Bir hizmet müessesesi

PROF. DR. HAYRETTİN KARAMAN

Yeni Şafak gazetesi çok iyi niyetlerle kurulmuş bir gazetedir. Türkiye'nin dünya görüşü, inanç ve ilkeleri olan insanların, amaçlarını tam olarak gerçekleştirmesine müsait değil. Bu sebeple mevcut şartlara riayet etmek gerekiyor. Bu şartların bir kısmı ekonomik oluyor. Mesela bazı sakıncalar olsa bile gazetenin devam etmesini önceleyebiliyorsunuz. 'Kapanmasından bu evladır' diyebiliyorsunuz. Bütün bunları göz önünde bulundurduğunuzda bence gazete başlangıçtaki niyet ve doğrultuda faaliyetine devam ediyor. Bu da yararlı oluyor diye düşünüyorum. Sonuçta ben Yeni Şafak gazetesinin bir hizmet yaptığını düşünüyor ve Allah'tan selametle devamını diliyorum.

Basında milat oldu

MEHMET OCAKTAN

Yeni Şafak, Türk basınında yeni bir başlangıcın adıdır, '90'lı yılların zor şartlarında yayın hayatına başladığı dikkate alındığında, Yeni Şafak gazetesinin doğuş hikayesinin aynı zamanda Türk basınında yeni bir milat anlamına geldiği görülecektir. Faili meçhullerin, devlet içindeki kirli ortaklıkların şekillendirdiği 'eski Türkiye'de değişimi ve demokratikleşmeyi seslendirmek zor zamanlarda konuşmak gibi bir şeydi. İşte Yeni Şafak, o günün şartlarında zor olanı seçti ve hep demokratikleşmenin safında oldu.

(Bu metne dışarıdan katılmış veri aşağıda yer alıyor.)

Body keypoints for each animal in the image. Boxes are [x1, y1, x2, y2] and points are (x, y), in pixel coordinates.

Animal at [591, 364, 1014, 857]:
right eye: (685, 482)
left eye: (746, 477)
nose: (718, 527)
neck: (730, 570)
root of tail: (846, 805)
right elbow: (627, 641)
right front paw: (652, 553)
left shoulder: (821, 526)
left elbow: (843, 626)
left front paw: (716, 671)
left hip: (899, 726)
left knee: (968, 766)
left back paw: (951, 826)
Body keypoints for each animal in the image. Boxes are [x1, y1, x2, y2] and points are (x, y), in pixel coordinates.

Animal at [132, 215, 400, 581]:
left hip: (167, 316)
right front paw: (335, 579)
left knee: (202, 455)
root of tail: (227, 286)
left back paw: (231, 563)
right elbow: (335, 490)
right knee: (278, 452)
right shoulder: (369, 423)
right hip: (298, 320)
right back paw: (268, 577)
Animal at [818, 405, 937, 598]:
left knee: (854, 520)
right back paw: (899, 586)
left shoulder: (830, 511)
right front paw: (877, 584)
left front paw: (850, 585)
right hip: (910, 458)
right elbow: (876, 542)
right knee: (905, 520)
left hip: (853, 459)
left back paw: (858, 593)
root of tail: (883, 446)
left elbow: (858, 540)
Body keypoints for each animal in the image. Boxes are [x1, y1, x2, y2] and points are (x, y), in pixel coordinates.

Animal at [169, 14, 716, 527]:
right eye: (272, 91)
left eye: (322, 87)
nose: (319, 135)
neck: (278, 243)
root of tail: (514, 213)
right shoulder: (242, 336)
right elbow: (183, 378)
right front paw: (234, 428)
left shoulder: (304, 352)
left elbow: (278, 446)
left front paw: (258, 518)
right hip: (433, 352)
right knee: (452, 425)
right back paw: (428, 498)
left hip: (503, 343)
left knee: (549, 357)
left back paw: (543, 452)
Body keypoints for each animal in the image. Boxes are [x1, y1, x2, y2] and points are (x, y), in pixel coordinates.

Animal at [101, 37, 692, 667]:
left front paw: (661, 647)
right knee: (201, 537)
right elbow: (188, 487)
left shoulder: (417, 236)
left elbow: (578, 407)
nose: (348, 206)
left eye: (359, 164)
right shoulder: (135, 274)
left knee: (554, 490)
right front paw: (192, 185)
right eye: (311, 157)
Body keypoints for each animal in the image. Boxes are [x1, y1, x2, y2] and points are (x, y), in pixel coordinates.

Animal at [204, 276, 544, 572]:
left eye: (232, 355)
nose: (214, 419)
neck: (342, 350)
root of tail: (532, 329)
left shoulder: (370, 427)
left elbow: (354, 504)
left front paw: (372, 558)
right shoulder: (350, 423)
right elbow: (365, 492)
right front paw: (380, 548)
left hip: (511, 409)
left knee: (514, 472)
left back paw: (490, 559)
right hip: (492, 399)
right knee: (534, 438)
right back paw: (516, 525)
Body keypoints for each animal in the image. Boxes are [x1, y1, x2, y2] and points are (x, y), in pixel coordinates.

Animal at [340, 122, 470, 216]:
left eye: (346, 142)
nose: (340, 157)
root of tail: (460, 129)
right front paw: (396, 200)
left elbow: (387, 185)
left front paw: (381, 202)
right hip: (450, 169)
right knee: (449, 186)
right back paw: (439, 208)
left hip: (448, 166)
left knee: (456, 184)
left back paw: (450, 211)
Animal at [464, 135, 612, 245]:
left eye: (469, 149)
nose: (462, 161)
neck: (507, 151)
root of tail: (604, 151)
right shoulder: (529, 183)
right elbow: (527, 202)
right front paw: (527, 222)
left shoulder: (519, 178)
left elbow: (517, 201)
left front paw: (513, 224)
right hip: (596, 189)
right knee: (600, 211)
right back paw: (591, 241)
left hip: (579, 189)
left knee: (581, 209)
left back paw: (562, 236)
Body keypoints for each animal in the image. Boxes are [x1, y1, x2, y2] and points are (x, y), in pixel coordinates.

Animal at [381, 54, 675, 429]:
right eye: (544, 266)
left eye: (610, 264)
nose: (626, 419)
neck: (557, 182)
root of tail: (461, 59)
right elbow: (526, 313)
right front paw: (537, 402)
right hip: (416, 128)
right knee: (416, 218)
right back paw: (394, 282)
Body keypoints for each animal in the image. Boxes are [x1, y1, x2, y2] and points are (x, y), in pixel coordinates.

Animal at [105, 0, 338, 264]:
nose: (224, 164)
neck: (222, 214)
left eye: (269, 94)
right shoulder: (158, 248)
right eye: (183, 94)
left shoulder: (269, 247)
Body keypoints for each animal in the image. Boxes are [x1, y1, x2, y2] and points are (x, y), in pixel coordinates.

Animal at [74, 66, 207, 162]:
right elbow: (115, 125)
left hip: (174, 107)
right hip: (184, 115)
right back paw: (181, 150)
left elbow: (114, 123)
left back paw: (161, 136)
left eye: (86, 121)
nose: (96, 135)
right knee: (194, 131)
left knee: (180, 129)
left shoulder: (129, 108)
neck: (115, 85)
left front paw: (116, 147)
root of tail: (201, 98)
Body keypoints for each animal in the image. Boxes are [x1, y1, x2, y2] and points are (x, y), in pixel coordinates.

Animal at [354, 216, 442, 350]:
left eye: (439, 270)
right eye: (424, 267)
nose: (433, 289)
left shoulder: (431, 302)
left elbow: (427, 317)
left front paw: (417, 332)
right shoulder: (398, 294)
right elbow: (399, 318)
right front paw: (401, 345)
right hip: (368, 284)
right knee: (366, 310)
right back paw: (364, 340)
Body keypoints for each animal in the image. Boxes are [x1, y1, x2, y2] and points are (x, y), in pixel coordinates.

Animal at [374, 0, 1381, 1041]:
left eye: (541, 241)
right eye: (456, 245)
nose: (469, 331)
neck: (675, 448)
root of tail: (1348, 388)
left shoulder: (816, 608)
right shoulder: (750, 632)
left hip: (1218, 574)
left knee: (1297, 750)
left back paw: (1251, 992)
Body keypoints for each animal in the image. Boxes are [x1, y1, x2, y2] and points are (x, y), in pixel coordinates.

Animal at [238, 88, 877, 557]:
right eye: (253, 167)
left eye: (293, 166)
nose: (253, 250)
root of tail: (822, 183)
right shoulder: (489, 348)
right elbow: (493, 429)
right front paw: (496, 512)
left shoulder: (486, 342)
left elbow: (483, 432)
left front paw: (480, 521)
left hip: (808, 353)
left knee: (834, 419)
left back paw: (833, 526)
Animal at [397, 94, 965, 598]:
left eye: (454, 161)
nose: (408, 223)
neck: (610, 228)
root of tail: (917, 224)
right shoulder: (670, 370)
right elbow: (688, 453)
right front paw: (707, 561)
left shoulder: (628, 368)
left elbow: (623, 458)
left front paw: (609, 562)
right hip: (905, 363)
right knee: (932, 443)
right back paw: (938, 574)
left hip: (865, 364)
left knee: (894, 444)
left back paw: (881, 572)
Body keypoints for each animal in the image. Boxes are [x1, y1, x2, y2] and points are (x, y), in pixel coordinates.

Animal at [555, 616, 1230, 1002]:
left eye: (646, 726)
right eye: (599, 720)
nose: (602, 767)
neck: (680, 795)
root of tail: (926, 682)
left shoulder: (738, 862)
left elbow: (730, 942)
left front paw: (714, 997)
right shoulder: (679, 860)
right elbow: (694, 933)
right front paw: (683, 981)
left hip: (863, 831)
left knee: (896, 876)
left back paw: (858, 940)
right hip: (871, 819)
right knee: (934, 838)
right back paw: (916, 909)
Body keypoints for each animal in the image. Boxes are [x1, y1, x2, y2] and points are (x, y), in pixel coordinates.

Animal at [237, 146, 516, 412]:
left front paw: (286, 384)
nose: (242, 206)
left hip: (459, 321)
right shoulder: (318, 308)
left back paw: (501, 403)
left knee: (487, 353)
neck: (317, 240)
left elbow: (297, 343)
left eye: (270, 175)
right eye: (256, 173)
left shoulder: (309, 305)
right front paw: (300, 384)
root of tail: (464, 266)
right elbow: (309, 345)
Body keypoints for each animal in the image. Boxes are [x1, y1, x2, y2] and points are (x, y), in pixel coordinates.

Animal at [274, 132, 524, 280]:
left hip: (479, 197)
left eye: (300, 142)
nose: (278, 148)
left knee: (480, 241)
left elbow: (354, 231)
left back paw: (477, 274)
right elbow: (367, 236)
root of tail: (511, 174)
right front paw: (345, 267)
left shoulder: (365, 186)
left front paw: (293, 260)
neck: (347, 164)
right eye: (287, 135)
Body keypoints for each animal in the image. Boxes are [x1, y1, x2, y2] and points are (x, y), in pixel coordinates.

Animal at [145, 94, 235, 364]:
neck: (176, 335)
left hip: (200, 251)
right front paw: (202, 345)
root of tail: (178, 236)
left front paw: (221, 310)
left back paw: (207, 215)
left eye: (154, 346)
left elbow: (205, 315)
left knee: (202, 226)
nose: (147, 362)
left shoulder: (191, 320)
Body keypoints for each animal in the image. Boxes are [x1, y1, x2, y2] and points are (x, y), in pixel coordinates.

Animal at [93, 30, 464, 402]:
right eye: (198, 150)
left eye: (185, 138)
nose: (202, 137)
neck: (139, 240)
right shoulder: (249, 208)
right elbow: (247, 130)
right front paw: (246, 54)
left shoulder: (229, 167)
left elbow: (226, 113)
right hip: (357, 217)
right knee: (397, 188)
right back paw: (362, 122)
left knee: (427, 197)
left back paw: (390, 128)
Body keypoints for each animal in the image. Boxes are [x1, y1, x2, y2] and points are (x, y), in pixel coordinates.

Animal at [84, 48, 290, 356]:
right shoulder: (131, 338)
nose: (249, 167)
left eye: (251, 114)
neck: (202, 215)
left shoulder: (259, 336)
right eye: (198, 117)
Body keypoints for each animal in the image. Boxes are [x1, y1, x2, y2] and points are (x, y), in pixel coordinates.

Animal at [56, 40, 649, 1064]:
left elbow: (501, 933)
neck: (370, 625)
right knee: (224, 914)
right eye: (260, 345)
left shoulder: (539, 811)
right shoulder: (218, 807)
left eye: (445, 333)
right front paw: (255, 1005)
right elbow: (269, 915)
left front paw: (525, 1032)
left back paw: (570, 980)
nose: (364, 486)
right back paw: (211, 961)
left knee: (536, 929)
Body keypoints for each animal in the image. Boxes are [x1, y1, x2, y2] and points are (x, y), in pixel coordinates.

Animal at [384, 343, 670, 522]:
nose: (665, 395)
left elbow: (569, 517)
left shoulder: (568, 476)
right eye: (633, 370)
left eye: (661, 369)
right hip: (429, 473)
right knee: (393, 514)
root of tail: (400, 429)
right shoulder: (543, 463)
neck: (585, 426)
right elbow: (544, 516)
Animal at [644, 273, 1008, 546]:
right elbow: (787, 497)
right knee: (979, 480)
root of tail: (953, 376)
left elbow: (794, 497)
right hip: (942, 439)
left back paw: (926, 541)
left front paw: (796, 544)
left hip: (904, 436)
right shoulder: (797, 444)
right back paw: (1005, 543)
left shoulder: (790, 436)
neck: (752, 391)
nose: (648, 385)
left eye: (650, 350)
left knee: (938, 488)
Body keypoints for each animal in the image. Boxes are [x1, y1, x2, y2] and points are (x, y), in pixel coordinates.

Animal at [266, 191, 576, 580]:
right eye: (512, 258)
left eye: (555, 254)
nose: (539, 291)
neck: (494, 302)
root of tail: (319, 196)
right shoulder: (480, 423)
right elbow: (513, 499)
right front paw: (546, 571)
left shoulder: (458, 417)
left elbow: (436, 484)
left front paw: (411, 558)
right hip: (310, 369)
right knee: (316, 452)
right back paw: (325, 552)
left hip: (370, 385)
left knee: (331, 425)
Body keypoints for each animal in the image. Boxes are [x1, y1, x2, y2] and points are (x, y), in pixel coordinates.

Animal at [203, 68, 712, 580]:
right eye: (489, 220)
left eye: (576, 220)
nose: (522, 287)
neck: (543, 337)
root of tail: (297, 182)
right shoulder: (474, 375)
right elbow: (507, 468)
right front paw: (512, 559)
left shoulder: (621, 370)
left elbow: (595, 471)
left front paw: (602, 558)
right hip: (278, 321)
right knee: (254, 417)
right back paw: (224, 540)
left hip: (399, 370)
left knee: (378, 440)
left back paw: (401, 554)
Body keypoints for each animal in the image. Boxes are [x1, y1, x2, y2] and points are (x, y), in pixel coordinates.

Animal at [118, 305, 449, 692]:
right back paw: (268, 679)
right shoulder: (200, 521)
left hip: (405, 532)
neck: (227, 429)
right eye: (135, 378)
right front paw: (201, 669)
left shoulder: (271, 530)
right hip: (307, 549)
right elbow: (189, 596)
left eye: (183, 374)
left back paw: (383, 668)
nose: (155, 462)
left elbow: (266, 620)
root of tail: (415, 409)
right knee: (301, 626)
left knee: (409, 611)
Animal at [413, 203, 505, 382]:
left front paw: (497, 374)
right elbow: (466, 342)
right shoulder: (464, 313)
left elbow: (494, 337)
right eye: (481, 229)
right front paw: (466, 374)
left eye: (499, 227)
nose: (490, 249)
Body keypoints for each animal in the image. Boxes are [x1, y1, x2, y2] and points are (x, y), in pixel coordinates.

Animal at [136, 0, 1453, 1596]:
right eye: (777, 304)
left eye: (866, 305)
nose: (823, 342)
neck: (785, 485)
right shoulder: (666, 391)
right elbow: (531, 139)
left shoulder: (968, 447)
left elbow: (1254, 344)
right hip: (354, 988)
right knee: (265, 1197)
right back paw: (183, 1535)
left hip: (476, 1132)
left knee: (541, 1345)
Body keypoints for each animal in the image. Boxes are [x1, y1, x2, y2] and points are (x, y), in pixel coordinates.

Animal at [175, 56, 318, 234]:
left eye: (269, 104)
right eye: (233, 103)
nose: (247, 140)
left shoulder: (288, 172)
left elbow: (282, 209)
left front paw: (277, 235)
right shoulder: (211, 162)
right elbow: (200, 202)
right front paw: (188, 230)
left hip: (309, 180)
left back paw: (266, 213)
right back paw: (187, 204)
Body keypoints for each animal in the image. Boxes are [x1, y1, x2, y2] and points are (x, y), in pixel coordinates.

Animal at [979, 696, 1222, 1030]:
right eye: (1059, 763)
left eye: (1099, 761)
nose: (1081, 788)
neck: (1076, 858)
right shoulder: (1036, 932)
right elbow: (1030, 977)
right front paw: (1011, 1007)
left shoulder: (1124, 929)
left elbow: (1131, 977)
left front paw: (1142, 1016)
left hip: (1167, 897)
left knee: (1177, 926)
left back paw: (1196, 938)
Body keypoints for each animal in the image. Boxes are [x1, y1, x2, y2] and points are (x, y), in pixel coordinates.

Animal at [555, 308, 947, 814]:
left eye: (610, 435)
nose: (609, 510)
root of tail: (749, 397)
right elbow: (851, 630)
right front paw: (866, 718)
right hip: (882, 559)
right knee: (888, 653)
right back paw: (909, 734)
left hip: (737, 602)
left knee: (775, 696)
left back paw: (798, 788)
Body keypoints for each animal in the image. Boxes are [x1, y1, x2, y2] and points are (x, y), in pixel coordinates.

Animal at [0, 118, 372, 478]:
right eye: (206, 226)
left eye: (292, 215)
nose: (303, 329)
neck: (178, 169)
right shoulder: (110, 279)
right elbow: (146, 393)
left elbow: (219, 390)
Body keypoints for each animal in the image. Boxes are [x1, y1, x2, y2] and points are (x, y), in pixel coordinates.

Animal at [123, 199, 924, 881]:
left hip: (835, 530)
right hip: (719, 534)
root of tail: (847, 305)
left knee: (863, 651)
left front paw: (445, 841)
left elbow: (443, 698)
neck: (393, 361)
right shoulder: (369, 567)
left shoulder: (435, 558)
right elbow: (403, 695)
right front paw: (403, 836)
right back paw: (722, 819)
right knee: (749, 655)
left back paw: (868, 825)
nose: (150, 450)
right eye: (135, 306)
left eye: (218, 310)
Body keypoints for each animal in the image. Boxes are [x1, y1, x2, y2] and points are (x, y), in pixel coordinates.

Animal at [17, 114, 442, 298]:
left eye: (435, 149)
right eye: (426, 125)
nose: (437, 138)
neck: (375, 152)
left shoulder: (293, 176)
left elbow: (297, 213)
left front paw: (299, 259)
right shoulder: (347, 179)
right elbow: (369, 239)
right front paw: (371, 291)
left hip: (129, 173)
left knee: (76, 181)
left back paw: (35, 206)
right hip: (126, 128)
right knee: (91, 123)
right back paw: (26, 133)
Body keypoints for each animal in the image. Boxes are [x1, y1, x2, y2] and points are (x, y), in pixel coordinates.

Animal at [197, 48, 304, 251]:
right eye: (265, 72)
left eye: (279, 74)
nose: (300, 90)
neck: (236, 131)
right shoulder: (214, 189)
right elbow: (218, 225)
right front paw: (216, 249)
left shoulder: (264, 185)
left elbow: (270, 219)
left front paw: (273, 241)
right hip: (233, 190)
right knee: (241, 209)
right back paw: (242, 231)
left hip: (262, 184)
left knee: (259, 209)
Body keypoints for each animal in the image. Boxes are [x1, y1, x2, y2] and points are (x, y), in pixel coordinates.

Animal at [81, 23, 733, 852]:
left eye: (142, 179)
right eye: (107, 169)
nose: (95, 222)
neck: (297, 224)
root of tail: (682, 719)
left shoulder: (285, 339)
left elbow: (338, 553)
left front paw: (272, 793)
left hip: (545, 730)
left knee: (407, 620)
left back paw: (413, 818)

28 Şubat'ı aşmada temel rol oynadı

ALPER GÖRMÜŞ

Yeni Şafak, 28 Şubat'ın aşılması sürecinin temel belirleyicilerinden biri oldu ve bence bu anlamda tarihi bir rol oynadı. Fakat Yeni Şafak benim için her şeyden önce, editörlerinden biri olduğum ve bir üniversite tarafından desteklenen Medyakronik'in merkez medyanın baskısıyla kapatılmasından sonra onu 2002-2004 arasında sayfalarına buyur eden gazetedir. Medya-kronik bir medya eleştirisi sitesiydi, dolayısıyla onu, medyanın bir parçası olan bir gazetede sürdürmek ilk anda fazla mantıklı görünmemişti. Çünkü eleştiriden bizzat bize sayfalarını açan gazete de nasiplenecekti ve hatta belki öbürlerinden bile fazla nasiplenecekti. Nitekim pratikte öyle oldu, fakat gazete yönetimi ne tek bir eleştiriye itiraz etti ne de bir serzenişte bulundu. Bu, tabii bir özgüveni de yansıtıyordu ve bence bu özgüven, 28 Şubat sürecindeki kararlı ve cesur duruştan kaynaklanıyordu. Gazetenin bu mücadeleci tarihten daha fazla beslenmesini ve daha "eleştirel" bir gazete haline gelmesini temenni ediyorum.

Çok sesli bir okul

MUSTAFA KARAALİOĞLU

Yeni Şafak gazetesi, medya çok sesliliği içinde en önemli yerlere sahiptir. Bir geleneği temsil etmektedir ve bu açıdan tarihi öneme sahiptir. Bugün gazete ve televiz-yonlarda birçok önemli ismin yetiştiği bir okuldur aynı zamanda. Benim için ise, hem mesleğin en değerli hatıralarını yaşadığım bir yer, hem de güne başlarken mutlaka okumak ihtiyacı hissettiğim bir gazetedir.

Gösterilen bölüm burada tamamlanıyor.